[Opening DATA SHOWN section]
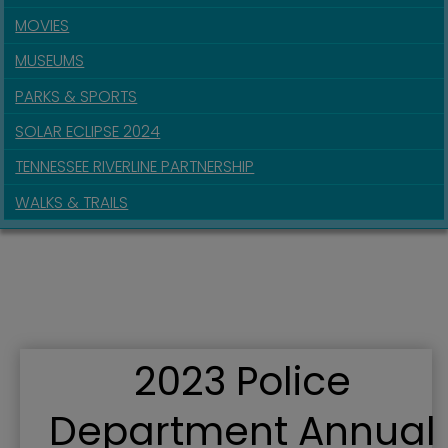
MOVIES
MUSEUMS
PARKS & SPORTS
SOLAR ECLIPSE 2024
TENNESSEE RIVERLINE PARTNERSHIP
WALKS & TRAILS
2023 Police
Department Annual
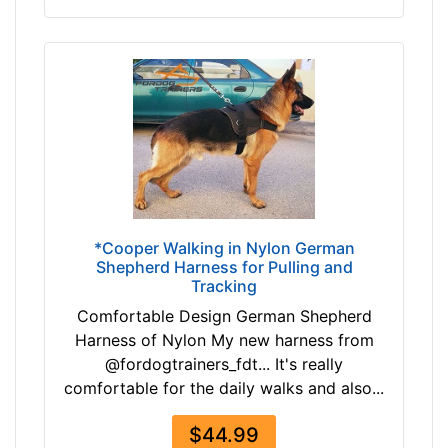
-
i
$
n
1
c
8
h
7
e
$
s
1
(
8
6
7
c
-
m
-
)
*Cooper Walking in Nylon German
$
Shepherd Harness for Pulling and
,
Tracking
2
C
1
i
Comfortable Design German Shepherd
2
r
Harness of Nylon My new harness from
$
c
@fordogtrainers_fdt... It's really
2
u
comfortable for the daily walks and also...
1
m
2
$44.99
f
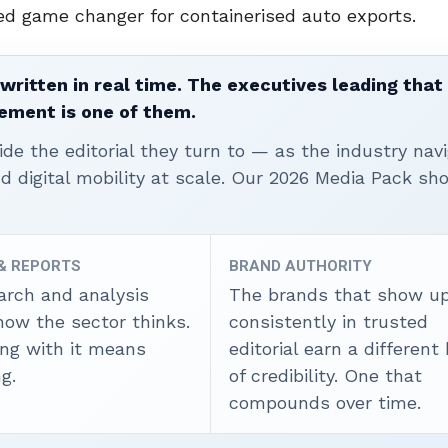
ed game changer for containerised auto exports.
written in real time. The executives leading that
ement is one of them.
ide the editorial they turn to — as the industry nav
nd digital mobility at scale. Our 2026 Media Pack s
 & REPORTS
BRAND AUTHORITY
arch and analysis
The brands that show u
how the sector thinks.
consistently in trusted
ing with it means
editorial earn a different
g.
of credibility. One that
compounds over time.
[Closing DATA SHOWN section]
Switch every "Nylon" in the data above to "Leather" and write the lines out again with nothing else changed. Leave the pictures out.

> [WRITTEN SOLUTION]:
MOVIES
MUSEUMS
PARKS & SPORTS
SOLAR ECLIPSE 2024
TENNESSEE RIVERLINE PARTNERSHIP
WALKS & TRAILS
2023 Police
Department Annual
-
i
$
n
1
c
8
h
7
e
$
s
1
(
8
6
7
c
-
m
-
)
*Cooper Walking in Leather German
$
Shepherd Harness for Pulling and
,
Tracking
2
C
1
i
Comfortable Design German Shepherd
2
r
Harness of Leather My new harness from
$
c
@fordogtrainers_fdt... It's really
2
u
comfortable for the daily walks and also...
1
m
2
$44.99
f
ed game changer for containerised auto exports.
written in real time. The executives leading that
ement is one of them.
ide the editorial they turn to — as the industry nav
nd digital mobility at scale. Our 2026 Media Pack s
 & REPORTS
BRAND AUTHORITY
arch and analysis
The brands that show u
how the sector thinks.
consistently in trusted
ing with it means
editorial earn a different
g.
of credibility. One that
compounds over time.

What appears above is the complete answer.